In seiner Kabinenpredigt verlangte Janssen von seinem Team, endlich richtig wach zu werden und mehr im Kollektiv zu arbeiten. Im Angriff sollte zudem geduldiger druckvoll gespielt werden, um klare Wurfgelegenheiten zu bekommen. Die Umsetzung dieser Vorgaben sollte aber nur äußerst bedingt gelingen. Zwar gelang es direkt, den Vorsprung auf vier Tore zu erhöhen, doch Sicherheit gab diese Führung den Gästen leider nicht. Denn auch wenn man in der Abwehr etwas besser arbeitete und dazu die Fehlerquote der Heimsieben höher wurde, fabrizierte man in der Offensive weiterhin Fehler am Fließband und verpasste es dadurch, die Begegnung frühzeitig zu entscheiden. Da der HSG jedoch die personellen Möglichkeiten fehlten, um das Spiel wirklich noch einmal eng zu gestalten, reichte die eher schwache Holthuser Leistung aus, um immer mit mindestens drei Toren vorne zu liegen. Als dann auch noch der zweite HSG-Spieler seine dritte Zeitstrafe kassierte und der TuS auf fünf Tore davongezogen war, war die Messe gelesen. Nach jeder Menge weiterer Fehlwürfe auf beiden Seiten stand so am Ende ein verdienter, aber komplett glanzloser 26:20-Auswärtssieg für die Holthuser zu Buche.

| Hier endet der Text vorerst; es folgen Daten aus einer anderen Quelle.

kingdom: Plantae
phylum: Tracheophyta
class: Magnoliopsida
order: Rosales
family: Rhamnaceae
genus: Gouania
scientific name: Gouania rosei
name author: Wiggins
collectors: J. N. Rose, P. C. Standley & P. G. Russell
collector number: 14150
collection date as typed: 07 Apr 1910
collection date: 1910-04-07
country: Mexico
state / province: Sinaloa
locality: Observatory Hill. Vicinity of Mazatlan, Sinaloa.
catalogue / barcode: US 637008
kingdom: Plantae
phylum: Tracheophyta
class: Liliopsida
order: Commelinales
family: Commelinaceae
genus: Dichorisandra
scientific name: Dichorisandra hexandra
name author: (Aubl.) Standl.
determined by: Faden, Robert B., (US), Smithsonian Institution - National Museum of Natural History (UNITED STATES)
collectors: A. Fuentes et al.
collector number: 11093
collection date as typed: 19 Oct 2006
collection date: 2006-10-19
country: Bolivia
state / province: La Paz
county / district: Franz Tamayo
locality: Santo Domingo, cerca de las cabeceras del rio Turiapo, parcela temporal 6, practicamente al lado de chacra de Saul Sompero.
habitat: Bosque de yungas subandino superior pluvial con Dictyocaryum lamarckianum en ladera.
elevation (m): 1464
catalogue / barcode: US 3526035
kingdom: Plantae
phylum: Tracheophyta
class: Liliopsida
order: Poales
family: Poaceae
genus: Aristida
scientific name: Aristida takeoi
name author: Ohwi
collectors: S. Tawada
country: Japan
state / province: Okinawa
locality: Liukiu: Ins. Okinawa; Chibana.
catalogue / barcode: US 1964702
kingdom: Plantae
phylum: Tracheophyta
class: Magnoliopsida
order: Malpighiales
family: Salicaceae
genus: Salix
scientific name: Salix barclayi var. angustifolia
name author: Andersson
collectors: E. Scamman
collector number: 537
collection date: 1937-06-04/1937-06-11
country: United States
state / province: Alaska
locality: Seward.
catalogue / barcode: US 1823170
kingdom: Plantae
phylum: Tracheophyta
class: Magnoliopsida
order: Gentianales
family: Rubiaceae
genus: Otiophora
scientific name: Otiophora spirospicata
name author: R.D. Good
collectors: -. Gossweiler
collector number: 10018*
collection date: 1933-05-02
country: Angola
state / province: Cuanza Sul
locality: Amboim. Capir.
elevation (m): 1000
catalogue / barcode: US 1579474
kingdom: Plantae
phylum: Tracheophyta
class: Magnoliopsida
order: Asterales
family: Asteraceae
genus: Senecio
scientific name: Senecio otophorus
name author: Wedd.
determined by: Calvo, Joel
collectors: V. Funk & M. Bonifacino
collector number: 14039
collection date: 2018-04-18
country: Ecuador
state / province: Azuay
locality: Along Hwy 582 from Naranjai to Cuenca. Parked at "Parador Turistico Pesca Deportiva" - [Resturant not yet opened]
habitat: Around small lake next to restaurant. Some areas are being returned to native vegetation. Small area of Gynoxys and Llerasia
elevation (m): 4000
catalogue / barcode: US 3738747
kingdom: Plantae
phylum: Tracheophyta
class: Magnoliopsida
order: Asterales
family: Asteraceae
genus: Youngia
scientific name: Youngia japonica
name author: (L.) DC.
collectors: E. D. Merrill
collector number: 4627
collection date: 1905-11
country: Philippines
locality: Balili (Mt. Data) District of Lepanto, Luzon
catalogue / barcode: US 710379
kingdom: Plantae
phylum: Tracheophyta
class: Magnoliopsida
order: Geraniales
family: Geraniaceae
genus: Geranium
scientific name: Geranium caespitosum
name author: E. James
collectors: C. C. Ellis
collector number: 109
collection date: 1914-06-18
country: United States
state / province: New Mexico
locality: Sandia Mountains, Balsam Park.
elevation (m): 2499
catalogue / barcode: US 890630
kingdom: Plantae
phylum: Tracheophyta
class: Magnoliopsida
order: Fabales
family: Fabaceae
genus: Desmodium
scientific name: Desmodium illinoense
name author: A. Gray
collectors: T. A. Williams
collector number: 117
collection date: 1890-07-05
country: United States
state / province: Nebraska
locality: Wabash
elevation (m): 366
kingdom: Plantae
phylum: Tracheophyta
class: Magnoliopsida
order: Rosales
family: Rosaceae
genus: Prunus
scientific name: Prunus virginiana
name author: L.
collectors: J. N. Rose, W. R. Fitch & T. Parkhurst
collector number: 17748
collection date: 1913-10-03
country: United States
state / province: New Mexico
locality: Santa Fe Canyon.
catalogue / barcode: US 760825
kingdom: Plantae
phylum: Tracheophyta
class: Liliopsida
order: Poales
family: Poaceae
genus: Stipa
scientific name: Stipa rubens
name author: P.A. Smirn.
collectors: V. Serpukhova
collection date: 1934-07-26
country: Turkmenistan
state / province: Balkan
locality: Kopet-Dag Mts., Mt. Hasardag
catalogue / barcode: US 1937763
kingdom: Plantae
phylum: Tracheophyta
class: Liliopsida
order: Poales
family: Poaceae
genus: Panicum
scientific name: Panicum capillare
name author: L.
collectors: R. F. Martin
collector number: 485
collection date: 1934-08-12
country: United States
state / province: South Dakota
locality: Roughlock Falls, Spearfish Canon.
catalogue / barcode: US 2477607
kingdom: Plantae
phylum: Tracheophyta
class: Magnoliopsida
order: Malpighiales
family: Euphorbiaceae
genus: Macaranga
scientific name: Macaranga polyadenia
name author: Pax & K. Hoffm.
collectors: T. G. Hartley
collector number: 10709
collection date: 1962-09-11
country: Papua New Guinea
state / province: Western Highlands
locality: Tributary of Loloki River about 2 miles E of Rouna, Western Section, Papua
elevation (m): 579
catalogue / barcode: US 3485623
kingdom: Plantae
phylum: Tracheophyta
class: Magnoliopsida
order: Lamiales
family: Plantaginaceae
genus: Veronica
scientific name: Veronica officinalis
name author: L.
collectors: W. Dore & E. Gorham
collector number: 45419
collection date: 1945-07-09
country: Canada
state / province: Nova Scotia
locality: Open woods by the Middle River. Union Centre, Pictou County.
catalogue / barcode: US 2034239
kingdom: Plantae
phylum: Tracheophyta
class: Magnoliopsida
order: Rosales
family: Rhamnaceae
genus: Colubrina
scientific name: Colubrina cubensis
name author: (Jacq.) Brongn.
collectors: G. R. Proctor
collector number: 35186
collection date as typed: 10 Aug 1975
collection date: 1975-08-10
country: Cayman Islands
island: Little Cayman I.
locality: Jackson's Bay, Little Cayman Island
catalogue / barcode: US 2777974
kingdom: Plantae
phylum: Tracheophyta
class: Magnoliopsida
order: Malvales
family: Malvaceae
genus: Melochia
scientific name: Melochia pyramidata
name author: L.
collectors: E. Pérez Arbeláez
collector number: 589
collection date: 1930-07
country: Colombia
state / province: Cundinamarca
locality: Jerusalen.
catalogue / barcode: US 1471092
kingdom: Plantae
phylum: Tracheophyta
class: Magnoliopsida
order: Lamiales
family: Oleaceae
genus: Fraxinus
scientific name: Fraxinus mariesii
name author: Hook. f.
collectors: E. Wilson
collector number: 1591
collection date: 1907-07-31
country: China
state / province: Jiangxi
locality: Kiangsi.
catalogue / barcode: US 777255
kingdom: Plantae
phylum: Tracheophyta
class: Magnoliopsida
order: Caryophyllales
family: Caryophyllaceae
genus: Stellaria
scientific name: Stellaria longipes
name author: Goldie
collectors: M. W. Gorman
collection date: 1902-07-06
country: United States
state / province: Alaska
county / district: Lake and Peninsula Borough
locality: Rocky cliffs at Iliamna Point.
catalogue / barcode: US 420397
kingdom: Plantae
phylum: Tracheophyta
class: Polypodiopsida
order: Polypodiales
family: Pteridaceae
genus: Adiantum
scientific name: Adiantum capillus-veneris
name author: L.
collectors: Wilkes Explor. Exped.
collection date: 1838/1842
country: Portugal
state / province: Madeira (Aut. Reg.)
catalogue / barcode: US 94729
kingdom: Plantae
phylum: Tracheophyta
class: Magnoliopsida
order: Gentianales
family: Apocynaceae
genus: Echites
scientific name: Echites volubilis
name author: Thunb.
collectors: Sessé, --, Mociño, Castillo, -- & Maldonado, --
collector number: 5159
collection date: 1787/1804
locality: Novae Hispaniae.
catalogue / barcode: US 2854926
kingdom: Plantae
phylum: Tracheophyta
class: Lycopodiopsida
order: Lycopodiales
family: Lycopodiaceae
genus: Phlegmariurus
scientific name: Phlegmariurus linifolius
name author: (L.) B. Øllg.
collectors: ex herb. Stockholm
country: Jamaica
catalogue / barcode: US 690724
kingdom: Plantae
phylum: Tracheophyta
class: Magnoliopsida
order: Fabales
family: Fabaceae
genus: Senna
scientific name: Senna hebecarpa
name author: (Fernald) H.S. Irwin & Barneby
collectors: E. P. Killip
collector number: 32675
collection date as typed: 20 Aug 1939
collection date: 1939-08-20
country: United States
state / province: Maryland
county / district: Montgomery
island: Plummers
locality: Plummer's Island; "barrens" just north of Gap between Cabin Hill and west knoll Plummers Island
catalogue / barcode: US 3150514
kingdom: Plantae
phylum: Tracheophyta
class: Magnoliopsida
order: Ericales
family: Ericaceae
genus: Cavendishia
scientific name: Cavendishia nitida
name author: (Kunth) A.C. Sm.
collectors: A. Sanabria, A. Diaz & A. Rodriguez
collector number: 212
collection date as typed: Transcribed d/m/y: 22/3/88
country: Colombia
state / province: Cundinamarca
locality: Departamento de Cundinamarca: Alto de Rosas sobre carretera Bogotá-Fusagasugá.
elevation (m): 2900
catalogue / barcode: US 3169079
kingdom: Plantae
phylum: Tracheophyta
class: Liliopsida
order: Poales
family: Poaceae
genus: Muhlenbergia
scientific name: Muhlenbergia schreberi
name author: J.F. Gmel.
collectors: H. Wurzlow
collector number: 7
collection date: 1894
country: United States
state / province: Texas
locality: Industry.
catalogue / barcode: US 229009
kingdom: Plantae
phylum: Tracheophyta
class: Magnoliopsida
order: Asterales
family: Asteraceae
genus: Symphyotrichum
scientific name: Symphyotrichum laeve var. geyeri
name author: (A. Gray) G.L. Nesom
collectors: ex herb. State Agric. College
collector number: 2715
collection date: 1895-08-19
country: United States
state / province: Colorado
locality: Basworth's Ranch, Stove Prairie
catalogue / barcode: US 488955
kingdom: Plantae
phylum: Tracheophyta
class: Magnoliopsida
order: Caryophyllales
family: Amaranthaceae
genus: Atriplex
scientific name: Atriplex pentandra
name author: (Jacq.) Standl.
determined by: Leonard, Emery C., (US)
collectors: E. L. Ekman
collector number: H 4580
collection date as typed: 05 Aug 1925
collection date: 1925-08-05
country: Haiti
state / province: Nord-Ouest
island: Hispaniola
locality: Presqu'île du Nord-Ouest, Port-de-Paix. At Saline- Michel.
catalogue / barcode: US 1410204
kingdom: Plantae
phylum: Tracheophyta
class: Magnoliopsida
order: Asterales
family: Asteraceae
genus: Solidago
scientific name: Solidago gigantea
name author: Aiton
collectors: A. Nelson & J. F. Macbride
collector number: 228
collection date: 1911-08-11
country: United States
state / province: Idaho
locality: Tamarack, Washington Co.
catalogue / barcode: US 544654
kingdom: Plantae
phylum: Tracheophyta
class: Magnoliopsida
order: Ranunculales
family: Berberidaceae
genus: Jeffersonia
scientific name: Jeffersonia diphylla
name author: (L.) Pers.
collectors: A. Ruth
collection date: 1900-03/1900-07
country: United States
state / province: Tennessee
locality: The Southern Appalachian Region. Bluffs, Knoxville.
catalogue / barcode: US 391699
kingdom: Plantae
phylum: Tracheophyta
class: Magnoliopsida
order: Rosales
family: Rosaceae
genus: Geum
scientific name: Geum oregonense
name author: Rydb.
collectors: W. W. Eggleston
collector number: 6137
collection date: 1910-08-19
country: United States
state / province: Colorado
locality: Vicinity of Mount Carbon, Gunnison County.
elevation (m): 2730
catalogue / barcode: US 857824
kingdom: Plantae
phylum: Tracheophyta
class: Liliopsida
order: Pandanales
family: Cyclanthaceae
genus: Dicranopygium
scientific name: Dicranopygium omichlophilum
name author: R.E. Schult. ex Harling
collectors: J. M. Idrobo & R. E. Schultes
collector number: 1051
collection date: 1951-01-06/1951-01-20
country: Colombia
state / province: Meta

Dank des siebten Holthuser Streichs ist damit alles angerichtet für das vermeintliche Spitzenspiel am kommenden Wochenende. Dann empfangen die Rheiderländer als Zweiter die HSG Neuenburg/Bockhorn, die mit einem Minuspunkt weniger an der Tabellenspitze steht.

TuS Holthusen: Steffen Luikenga (TW), Lars de Buhr (TW), Johannes Kampen (1), Jan Löning (5/4), Jörg Janssen (3), Marcus Wilken (4/2), Jürgen Dreesmann, Joachim Freese (1), Thomas Pawlik (4), Malte Löning (1), Max Hartung (1), Markus Janssen (6).

Schiedsrichter: Stefan de Vries & Jan Doornebosch

Spielfilm: 3:3 (5. Min.), 5:5 (10.), 6:7 (15.), 7:8 (20.), 8:10 (25.), 12:14 (Halbzeit), 13:17 (35.), 15:18 (40.), 16:20 (45.), 19:22 (50.), 20:25 (55.), 20:26 (Ende).